Equally, the results are not affected by the --merge
option.
As shown in the opreport output above, OProfile is unable to attribute the samples to any symbol(s) because there is no ELF file for this code. Enhanced support for JITed code is now available for some virtual machines; e.g., the Java Virtual Machine. For details about OProfile output for JITed code, see Section 4, “OProfile results with JIT samples”.
For more information about JIT support in OProfile, see Section 1.1, “Support for dynamically compiled (JIT) code”.
The -xml option can be used to generate XML instead of the usual text format. This allows opreport to eliminate some of the constraints dictated by the two dimensional text format. For example, it is possible to separate the sample data across multiple events, cpus and threads. The XML schema implemented by opreport is found in doc/opreport.xsd. It contains more detailed comments about the structure of the XML generated by opreport.
Since XML is consumed by a client program rather than a user, its structure is fairly static. In particular, the --sort option is incompatible with the --xml option. Percentages are not dislayed in the XML so the options related to percentages will have no effect. Full pathnames are always displayed in the XML so --long-filenames is not necessary. The --details option will cause all of the individual sample data to be included in the XML as well as the instruction byte stream for each symbol (for doing disassembly) and can result in very large XML files.
--accumulated / -a
Accumulate sample and percentage counts in the symbol list.
--callgraph / -c
Show callgraph information.
--debug-info / -g
Show source file and line for each symbol.
--demangle / -D none|normal|smart
none: no demangling. normal: use default demangler (default) smart: use pattern-matching to make C++ symbol demangling more readable.
--details / -d
Show per-instruction details for all selected symbols. Note that, for binaries without symbol information, the VMA values shown are raw file offsets for the image binary.
--exclude-dependent / -x
Do not include application-specific images for libraries, kernel modules and the kernel. This option only makes sense if the profile session used --separate.

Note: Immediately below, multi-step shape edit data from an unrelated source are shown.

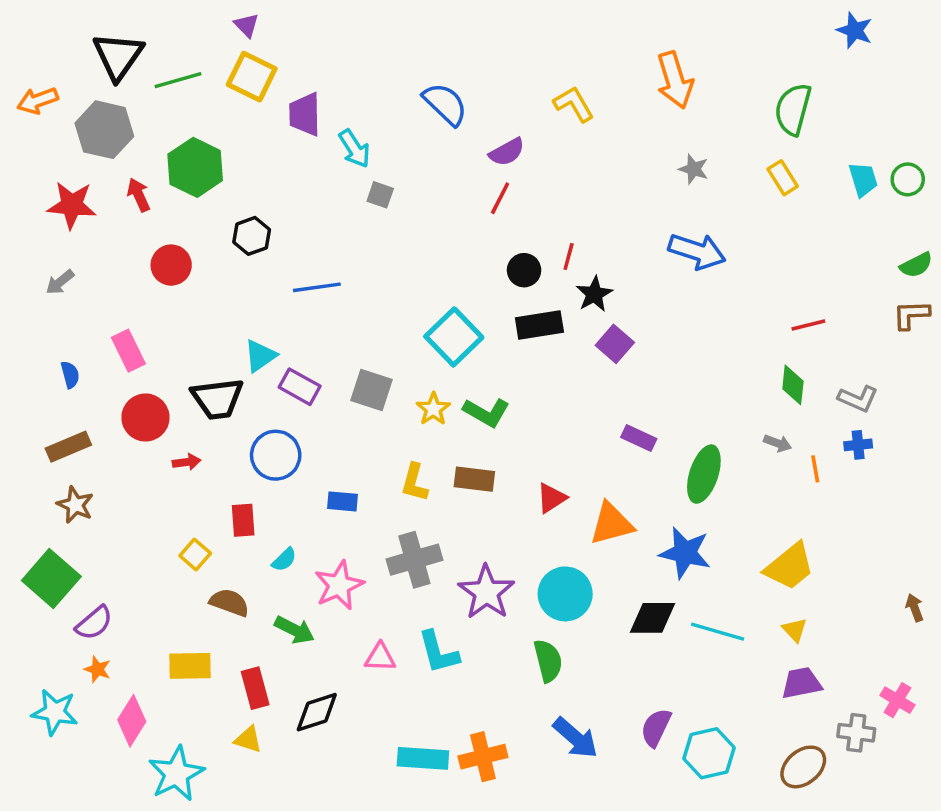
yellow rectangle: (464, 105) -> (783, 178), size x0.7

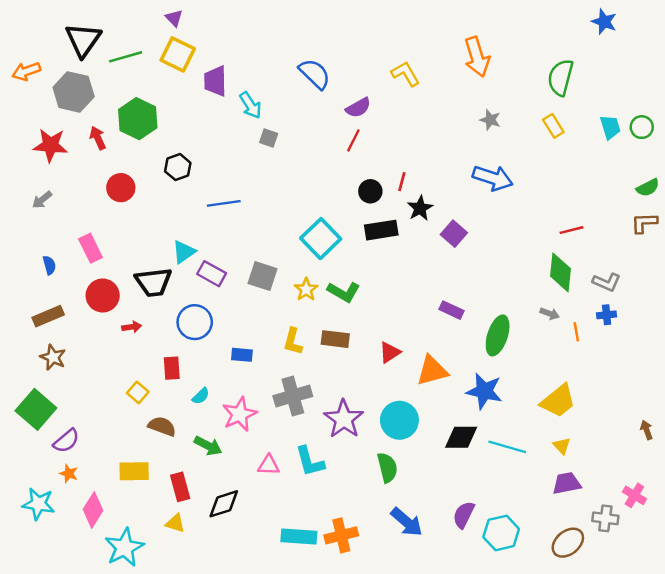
purple square: (615, 344) -> (454, 234), moved
green diamond: (793, 385) -> (561, 272), size x1.4

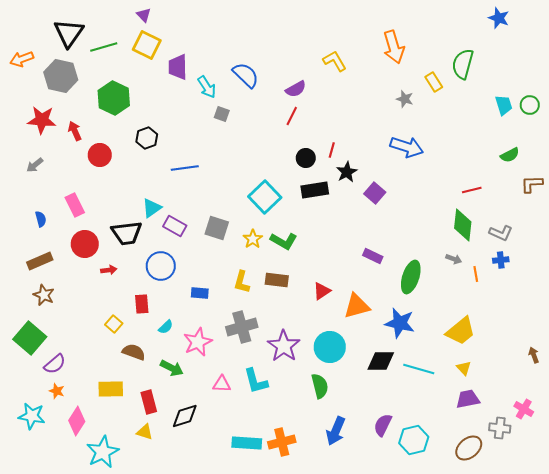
blue semicircle: (315, 74) -> (246, 75), moved
yellow rectangle: (553, 126) -> (434, 82), moved
red arrow: (98, 138) -> (75, 131), moved
green semicircle: (648, 188) -> (510, 155), moved
blue arrow: (407, 522) -> (336, 431), turned 72

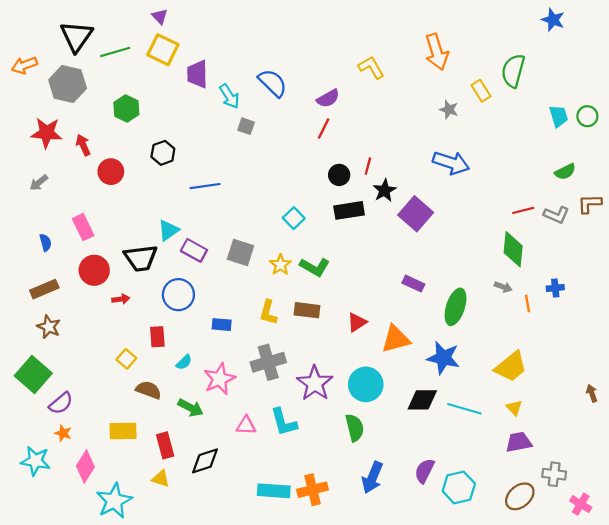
green hexagon: (114, 98) -> (126, 108), size x0.7
purple square: (375, 193) -> (416, 214), size x1.4
cyan square: (265, 197) -> (294, 218), size x0.6
gray L-shape: (501, 233) -> (556, 215), moved
pink cross: (524, 409) -> (581, 504), moved

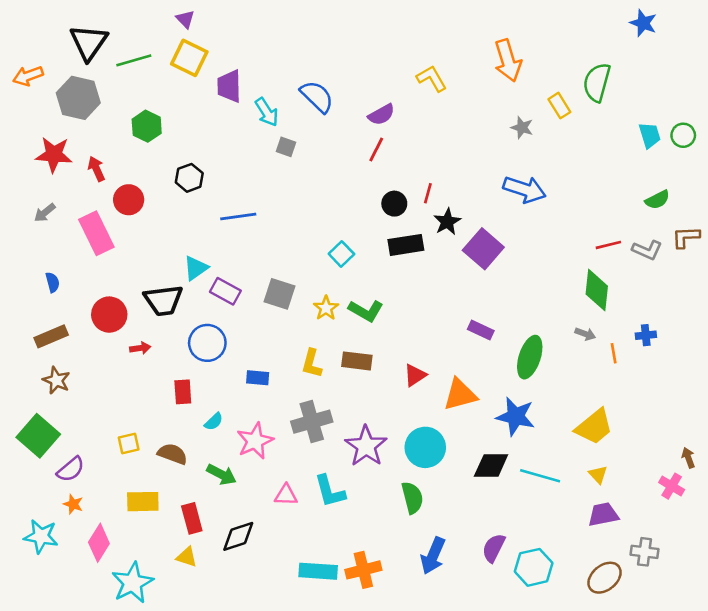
pink rectangle: (83, 227) -> (96, 233), moved, size x1.4
yellow square: (126, 359) -> (129, 444), moved, turned 36
pink cross: (581, 504) -> (672, 486), moved

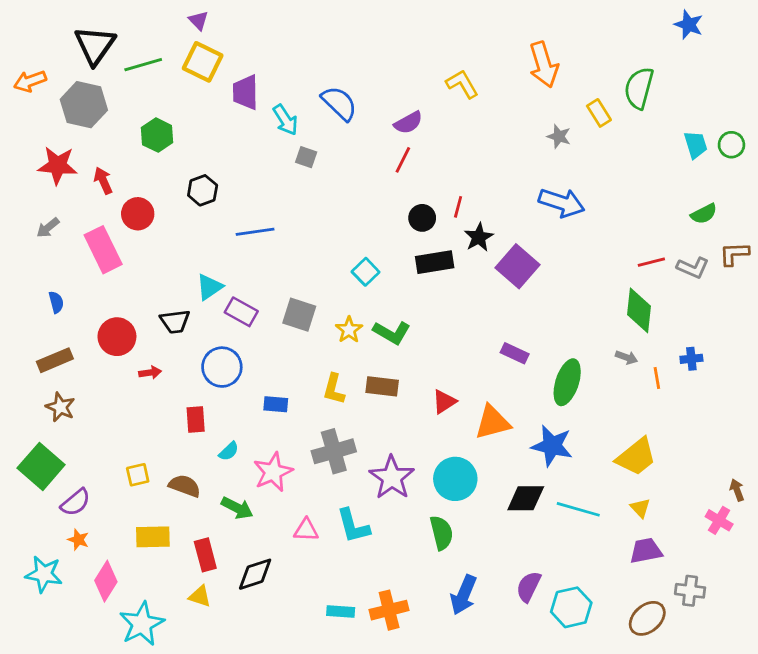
black trapezoid: (163, 300) -> (175, 321), size x0.7
cyan rectangle: (318, 571) -> (341, 611), size x0.7

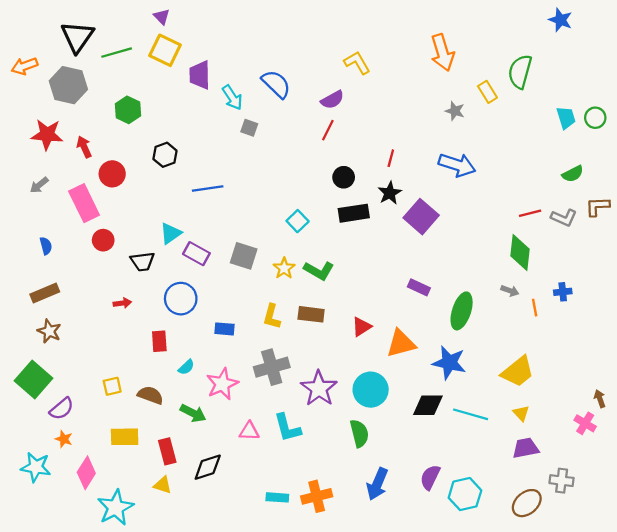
yellow L-shape: (462, 84) -> (357, 63), moved
red line: (458, 207) -> (391, 158), moved
red circle: (117, 337) -> (103, 240), moved, size x0.7

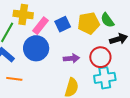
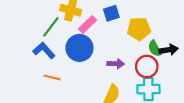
green semicircle: (107, 20) -> (155, 48), moved
blue square: (63, 24) -> (111, 13), moved

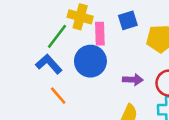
pink rectangle: (88, 24) -> (100, 34), turned -48
orange line: (52, 77) -> (58, 96), turned 35

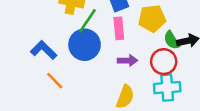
pink rectangle: (100, 34) -> (119, 28), moved
green line: (57, 36) -> (87, 21), moved

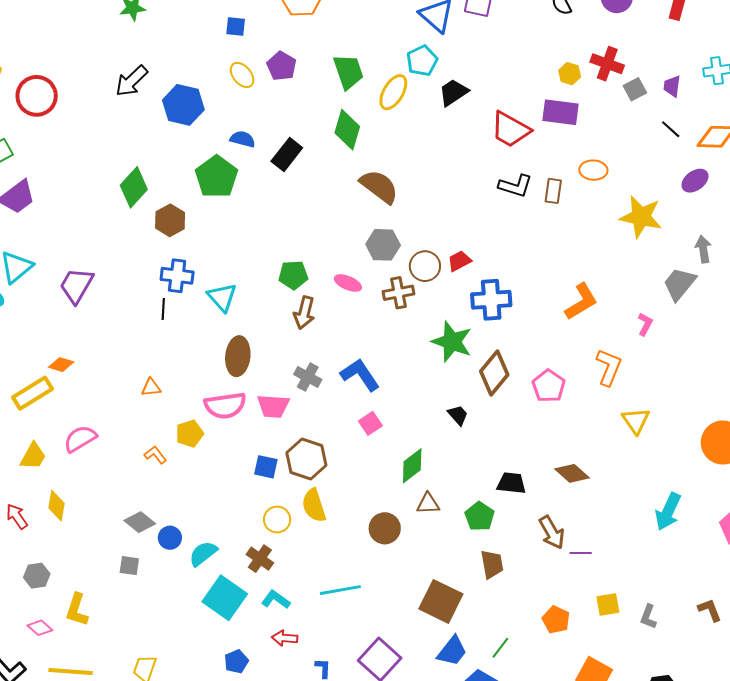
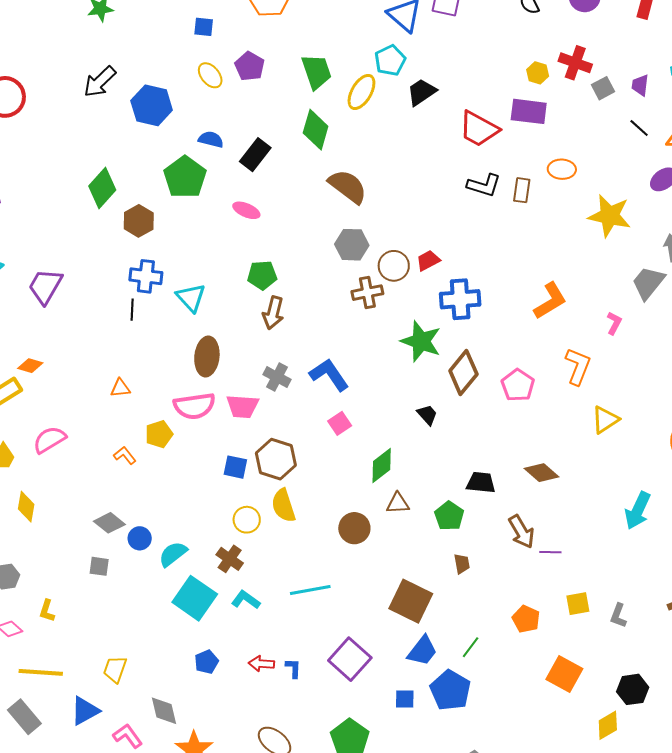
pink ellipse: (348, 283) -> (246, 210), moved
yellow triangle: (636, 421) -> (605, 420), turned 32
brown trapezoid: (492, 564) -> (462, 564), size x0.7
yellow L-shape: (77, 610) -> (47, 611), size x0.7
red arrow: (285, 638) -> (261, 664), moved

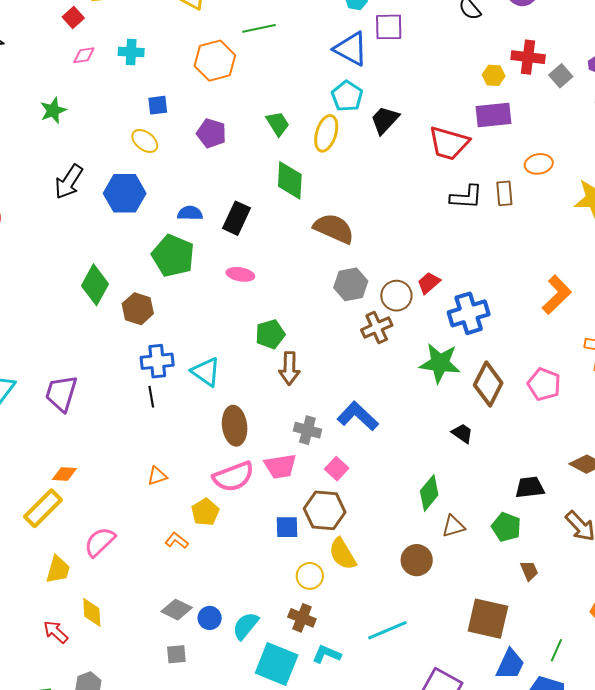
green trapezoid: (316, 72) -> (278, 124), size x0.7
yellow ellipse: (210, 75) -> (145, 141), moved
pink square: (340, 423) -> (337, 469), moved

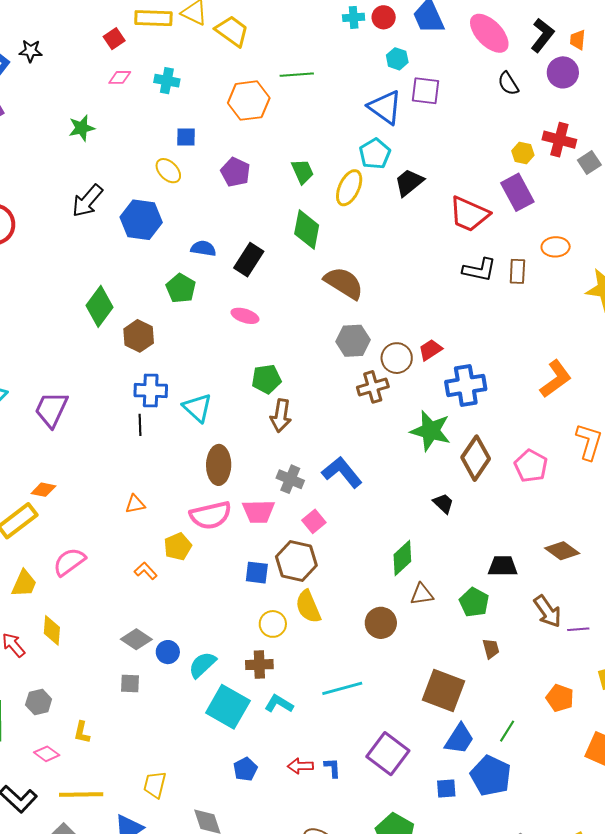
purple rectangle: (494, 115) -> (517, 192), turned 60
green pentagon: (173, 256) -> (181, 288), size x0.7
brown cross: (302, 618) -> (259, 665), turned -32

--exclude-symbols / -e [symbols]
Exclude all the symbols in the given comma-separated list.
--global-percent / -%
Make all percentages relative to the whole profile.
--help / -? / --usage
Show help message.
--image-path / -p [paths]
Comma-separated list of additional paths to search for binaries. This is needed to find modules in kernels 2.6 and upwards.
--root / -R [path]
A path to a filesystem to search for additional binaries.
--include-symbols / -i [symbols]
Only include symbols in the given comma-separated list.
--long-filenames / -f
Output full paths instead of basenames.
--merge / -m [lib,cpu,tid,tgid,unitmask,all]
Merge any profiles separated in a --separate session.
--no-header
Don't output a header detailing profiling parameters.
--output-file / -o [file]
Output to the given file instead of stdout.
--reverse-sort / -r
Reverse the sort from the default.
--session-dir=dir_path
Use sample database out of directory dir_path
instead of the default location (/var/lib/oprofile).
--show-address / -w
Show the VMA address of each symbol (off by default).
--sort / -s [vma,sample,symbol,debug,image]
Sort the list of symbols by, respectively, symbol address, number of samples, symbol name, debug filename and line number, binary image filename.
--symbols / -l
List per-symbol information instead of a binary image summary.
--threshold / -t [percentage]
Only output data for symbols that have more than the given percentage of total samples.
--verbose / -V [options]
Give verbose debugging output.
--version / -v
Show version.
--xml / -X
Generate XML output.